• [What to work on]: Please change every "Versand" in these records to "Lieferung" and leave everything else as it is.

+-------+

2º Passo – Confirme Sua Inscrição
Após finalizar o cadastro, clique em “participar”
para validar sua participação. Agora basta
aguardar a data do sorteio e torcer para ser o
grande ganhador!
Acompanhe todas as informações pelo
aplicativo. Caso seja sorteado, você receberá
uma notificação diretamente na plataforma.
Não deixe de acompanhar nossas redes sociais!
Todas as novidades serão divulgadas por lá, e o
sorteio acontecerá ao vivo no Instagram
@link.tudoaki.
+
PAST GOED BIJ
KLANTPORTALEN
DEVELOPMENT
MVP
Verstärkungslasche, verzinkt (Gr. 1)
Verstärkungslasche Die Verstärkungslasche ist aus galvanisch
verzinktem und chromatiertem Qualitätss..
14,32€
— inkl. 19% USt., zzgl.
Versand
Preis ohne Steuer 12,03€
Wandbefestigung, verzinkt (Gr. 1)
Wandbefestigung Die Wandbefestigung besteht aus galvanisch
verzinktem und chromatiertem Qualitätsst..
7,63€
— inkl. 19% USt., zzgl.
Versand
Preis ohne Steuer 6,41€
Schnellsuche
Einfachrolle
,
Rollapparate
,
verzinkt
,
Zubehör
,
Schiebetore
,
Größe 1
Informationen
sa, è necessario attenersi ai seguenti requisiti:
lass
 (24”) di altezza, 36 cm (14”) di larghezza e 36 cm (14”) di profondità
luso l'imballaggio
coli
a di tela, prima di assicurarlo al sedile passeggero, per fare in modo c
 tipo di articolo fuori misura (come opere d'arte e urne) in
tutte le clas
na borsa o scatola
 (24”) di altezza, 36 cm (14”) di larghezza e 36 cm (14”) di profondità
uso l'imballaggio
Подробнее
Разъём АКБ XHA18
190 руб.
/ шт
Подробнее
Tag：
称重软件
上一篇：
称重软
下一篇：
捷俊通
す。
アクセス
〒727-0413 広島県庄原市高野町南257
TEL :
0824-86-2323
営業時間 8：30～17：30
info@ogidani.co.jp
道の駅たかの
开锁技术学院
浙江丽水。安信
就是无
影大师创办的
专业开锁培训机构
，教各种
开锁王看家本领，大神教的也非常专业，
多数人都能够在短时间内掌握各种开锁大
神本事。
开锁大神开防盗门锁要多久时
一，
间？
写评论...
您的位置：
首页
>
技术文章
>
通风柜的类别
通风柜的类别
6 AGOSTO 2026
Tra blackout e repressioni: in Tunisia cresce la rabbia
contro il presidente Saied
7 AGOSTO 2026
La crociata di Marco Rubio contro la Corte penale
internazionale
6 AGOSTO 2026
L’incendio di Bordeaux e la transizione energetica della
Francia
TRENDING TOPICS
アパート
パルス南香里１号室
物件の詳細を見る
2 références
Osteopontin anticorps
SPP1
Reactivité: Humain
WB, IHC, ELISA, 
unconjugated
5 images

+-------+

• [Expected output]:
2º Passo – Confirme Sua Inscrição
Após finalizar o cadastro, clique em “participar”
para validar sua participação. Agora basta
aguardar a data do sorteio e torcer para ser o
grande ganhador!
Acompanhe todas as informações pelo
aplicativo. Caso seja sorteado, você receberá
uma notificação diretamente na plataforma.
Não deixe de acompanhar nossas redes sociais!
Todas as novidades serão divulgadas por lá, e o
sorteio acontecerá ao vivo no Instagram
@link.tudoaki.
+
PAST GOED BIJ
KLANTPORTALEN
DEVELOPMENT
MVP
Verstärkungslasche, verzinkt (Gr. 1)
Verstärkungslasche Die Verstärkungslasche ist aus galvanisch
verzinktem und chromatiertem Qualitätss..
14,32€
— inkl. 19% USt., zzgl.
Lieferung
Preis ohne Steuer 12,03€
Wandbefestigung, verzinkt (Gr. 1)
Wandbefestigung Die Wandbefestigung besteht aus galvanisch
verzinktem und chromatiertem Qualitätsst..
7,63€
— inkl. 19% USt., zzgl.
Lieferung
Preis ohne Steuer 6,41€
Schnellsuche
Einfachrolle
,
Rollapparate
,
verzinkt
,
Zubehör
,
Schiebetore
,
Größe 1
Informationen
sa, è necessario attenersi ai seguenti requisiti:
lass
 (24”) di altezza, 36 cm (14”) di larghezza e 36 cm (14”) di profondità
luso l'imballaggio
coli
a di tela, prima di assicurarlo al sedile passeggero, per fare in modo c
 tipo di articolo fuori misura (come opere d'arte e urne) in
tutte le clas
na borsa o scatola
 (24”) di altezza, 36 cm (14”) di larghezza e 36 cm (14”) di profondità
uso l'imballaggio
Подробнее
Разъём АКБ XHA18
190 руб.
/ шт
Подробнее
Tag：
称重软件
上一篇：
称重软
下一篇：
捷俊通
す。
アクセス
〒727-0413 広島県庄原市高野町南257
TEL :
0824-86-2323
営業時間 8：30～17：30
info@ogidani.co.jp
道の駅たかの
开锁技术学院
浙江丽水。安信
就是无
影大师创办的
专业开锁培训机构
，教各种
开锁王看家本领，大神教的也非常专业，
多数人都能够在短时间内掌握各种开锁大
神本事。
开锁大神开防盗门锁要多久时
一，
间？
写评论...
您的位置：
首页
>
技术文章
>
通风柜的类别
通风柜的类别
6 AGOSTO 2026
Tra blackout e repressioni: in Tunisia cresce la rabbia
contro il presidente Saied
7 AGOSTO 2026
La crociata di Marco Rubio contro la Corte penale
internazionale
6 AGOSTO 2026
L’incendio di Bordeaux e la transizione energetica della
Francia
TRENDING TOPICS
アパート
パルス南香里１号室
物件の詳細を見る
2 références
Osteopontin anticorps
SPP1
Reactivité: Humain
WB, IHC, ELISA, 
unconjugated
5 images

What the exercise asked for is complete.